◆ Data extract ◆

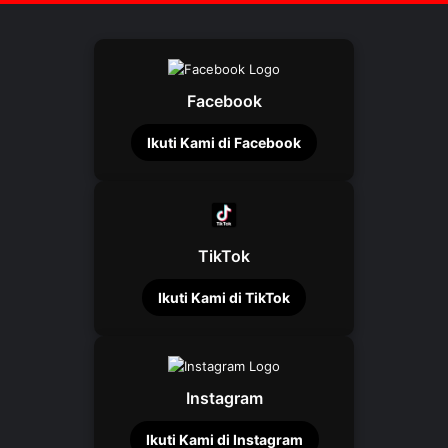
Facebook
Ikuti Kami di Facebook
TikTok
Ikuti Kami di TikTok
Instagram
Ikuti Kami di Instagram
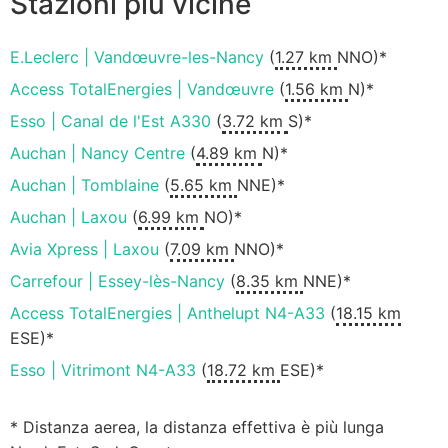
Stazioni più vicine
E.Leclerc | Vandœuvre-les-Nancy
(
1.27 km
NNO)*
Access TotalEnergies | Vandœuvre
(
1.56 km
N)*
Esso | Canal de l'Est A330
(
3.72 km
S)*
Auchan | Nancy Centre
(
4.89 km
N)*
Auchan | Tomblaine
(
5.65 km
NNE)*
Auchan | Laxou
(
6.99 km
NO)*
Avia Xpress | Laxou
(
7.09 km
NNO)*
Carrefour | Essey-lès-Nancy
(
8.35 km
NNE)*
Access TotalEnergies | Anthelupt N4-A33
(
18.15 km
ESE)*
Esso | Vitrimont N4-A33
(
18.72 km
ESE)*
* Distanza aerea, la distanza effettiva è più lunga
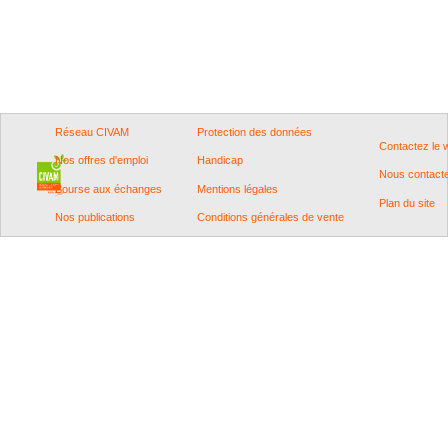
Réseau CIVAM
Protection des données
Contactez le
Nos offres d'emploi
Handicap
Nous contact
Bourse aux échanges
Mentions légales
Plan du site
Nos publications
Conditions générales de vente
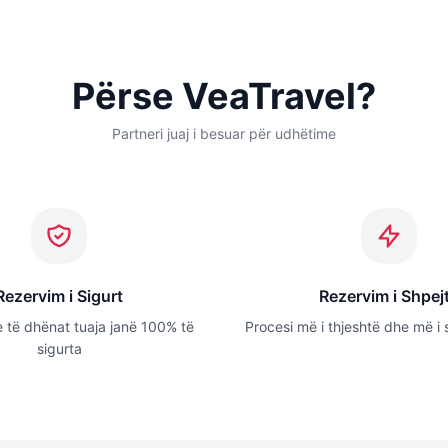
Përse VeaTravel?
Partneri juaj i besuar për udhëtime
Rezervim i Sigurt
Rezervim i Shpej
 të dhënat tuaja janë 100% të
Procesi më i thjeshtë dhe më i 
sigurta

---

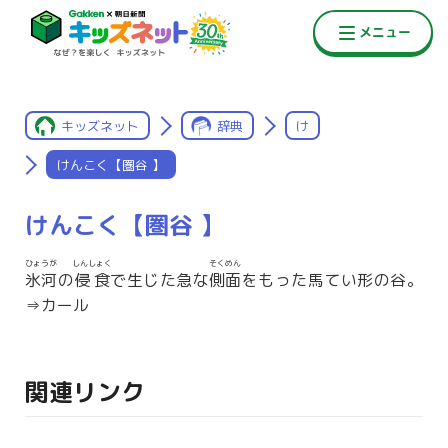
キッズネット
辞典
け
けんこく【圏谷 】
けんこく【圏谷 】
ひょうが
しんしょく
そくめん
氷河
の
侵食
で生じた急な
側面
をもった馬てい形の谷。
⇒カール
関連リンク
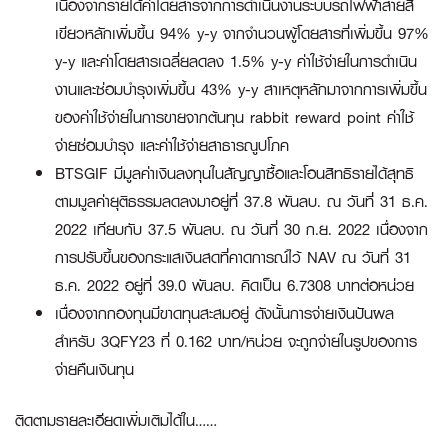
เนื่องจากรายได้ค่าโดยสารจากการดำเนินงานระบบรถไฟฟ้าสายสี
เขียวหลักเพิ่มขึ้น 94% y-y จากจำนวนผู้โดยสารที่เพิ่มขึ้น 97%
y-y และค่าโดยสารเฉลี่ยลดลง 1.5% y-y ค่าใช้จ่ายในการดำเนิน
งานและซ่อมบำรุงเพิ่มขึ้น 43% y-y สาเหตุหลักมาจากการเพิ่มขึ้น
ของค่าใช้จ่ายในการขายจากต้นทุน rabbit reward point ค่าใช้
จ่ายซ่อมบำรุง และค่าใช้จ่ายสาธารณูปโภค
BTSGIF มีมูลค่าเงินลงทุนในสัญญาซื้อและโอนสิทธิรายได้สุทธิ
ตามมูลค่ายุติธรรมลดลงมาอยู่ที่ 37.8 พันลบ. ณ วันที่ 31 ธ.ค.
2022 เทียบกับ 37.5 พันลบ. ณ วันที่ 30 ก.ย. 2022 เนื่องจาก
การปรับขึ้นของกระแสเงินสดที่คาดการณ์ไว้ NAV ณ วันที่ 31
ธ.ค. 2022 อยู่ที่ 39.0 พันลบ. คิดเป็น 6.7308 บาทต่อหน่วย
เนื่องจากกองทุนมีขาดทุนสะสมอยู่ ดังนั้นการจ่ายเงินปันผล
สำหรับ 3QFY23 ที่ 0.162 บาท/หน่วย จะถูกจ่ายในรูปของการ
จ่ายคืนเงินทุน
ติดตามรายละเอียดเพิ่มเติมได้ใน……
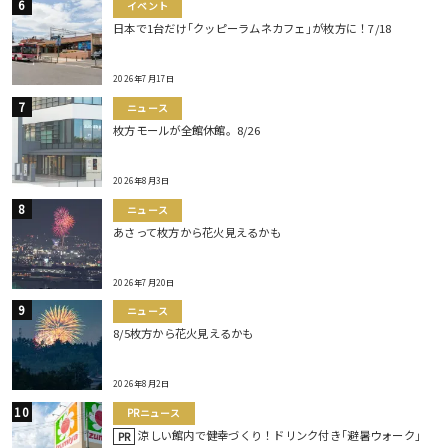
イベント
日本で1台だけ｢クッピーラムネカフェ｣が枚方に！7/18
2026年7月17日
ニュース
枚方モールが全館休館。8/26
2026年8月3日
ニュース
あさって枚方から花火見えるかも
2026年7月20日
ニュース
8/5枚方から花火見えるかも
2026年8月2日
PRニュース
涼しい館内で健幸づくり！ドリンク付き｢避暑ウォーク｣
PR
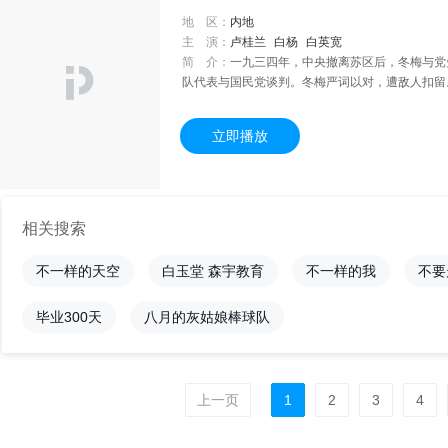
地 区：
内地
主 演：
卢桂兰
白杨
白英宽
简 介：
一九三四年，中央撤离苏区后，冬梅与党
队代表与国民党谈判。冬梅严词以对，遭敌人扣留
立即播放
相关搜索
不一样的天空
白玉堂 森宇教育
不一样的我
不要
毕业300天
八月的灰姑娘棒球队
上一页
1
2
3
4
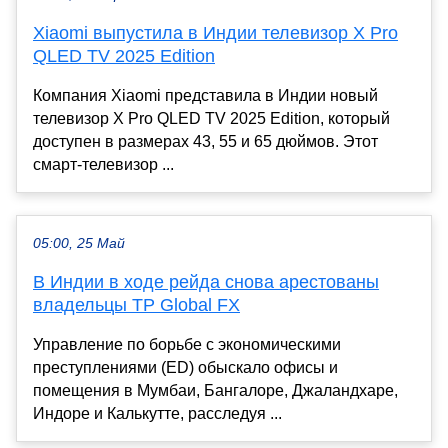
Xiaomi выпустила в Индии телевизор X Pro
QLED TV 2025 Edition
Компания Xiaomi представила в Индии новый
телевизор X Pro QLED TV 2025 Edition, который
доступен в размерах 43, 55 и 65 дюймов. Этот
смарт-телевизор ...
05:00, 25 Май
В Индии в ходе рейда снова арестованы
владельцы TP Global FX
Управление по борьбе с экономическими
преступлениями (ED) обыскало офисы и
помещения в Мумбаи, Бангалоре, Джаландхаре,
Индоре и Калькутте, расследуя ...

* * *

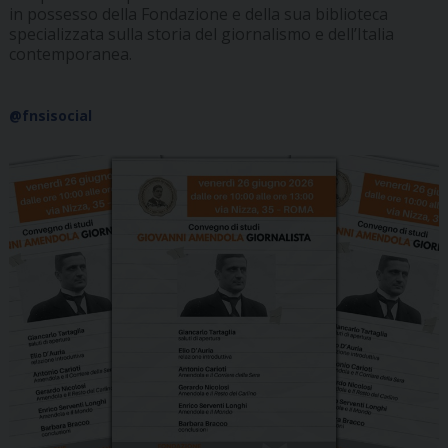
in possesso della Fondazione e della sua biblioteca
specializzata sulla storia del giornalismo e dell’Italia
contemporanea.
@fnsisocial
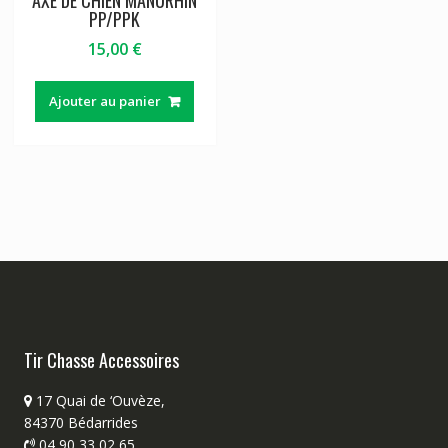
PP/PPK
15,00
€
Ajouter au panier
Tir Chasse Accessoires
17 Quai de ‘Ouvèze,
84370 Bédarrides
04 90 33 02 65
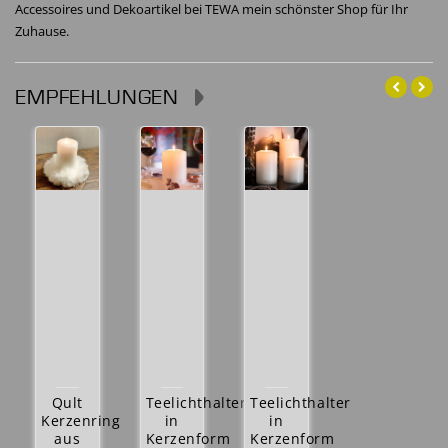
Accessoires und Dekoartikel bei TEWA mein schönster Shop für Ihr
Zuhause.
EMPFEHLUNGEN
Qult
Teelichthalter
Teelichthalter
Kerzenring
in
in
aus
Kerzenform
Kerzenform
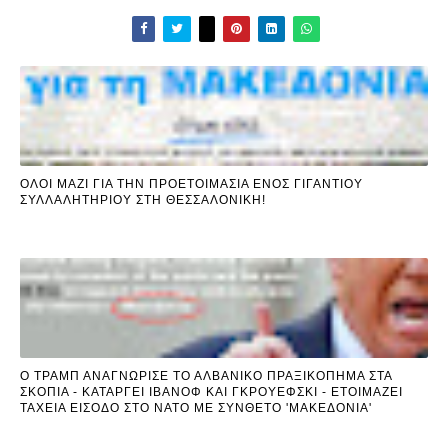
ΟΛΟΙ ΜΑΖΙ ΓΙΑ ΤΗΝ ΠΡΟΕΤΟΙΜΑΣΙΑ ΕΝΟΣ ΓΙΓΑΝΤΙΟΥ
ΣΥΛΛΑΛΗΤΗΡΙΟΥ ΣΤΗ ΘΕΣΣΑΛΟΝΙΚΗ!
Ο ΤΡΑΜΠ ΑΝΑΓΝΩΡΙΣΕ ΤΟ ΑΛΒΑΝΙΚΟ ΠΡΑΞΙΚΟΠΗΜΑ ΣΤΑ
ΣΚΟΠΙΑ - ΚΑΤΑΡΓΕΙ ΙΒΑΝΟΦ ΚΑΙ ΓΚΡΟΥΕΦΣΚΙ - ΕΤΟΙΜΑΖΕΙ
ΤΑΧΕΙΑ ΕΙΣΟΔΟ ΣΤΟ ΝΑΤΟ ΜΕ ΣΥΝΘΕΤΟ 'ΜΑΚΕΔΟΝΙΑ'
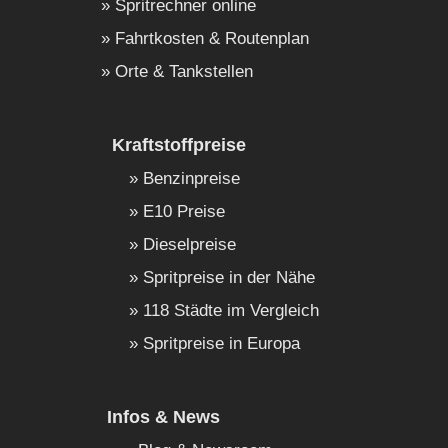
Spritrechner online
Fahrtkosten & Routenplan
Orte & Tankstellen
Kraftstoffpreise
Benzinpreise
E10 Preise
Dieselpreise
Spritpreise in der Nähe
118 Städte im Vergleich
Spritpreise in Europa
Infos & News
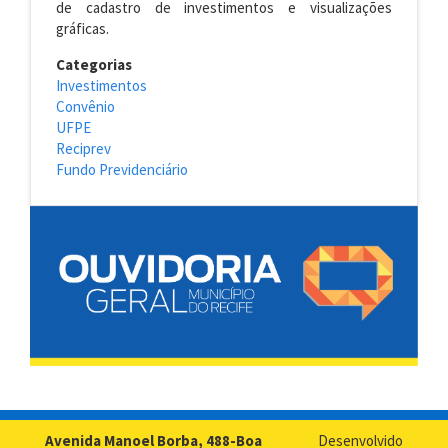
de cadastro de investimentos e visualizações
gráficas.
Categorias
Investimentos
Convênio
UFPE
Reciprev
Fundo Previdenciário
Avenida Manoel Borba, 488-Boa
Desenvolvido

◆ Task details ◆
Go through the material line by line, tally each line containing "Spritpreise", and give the total only.

◆ Result ◆
2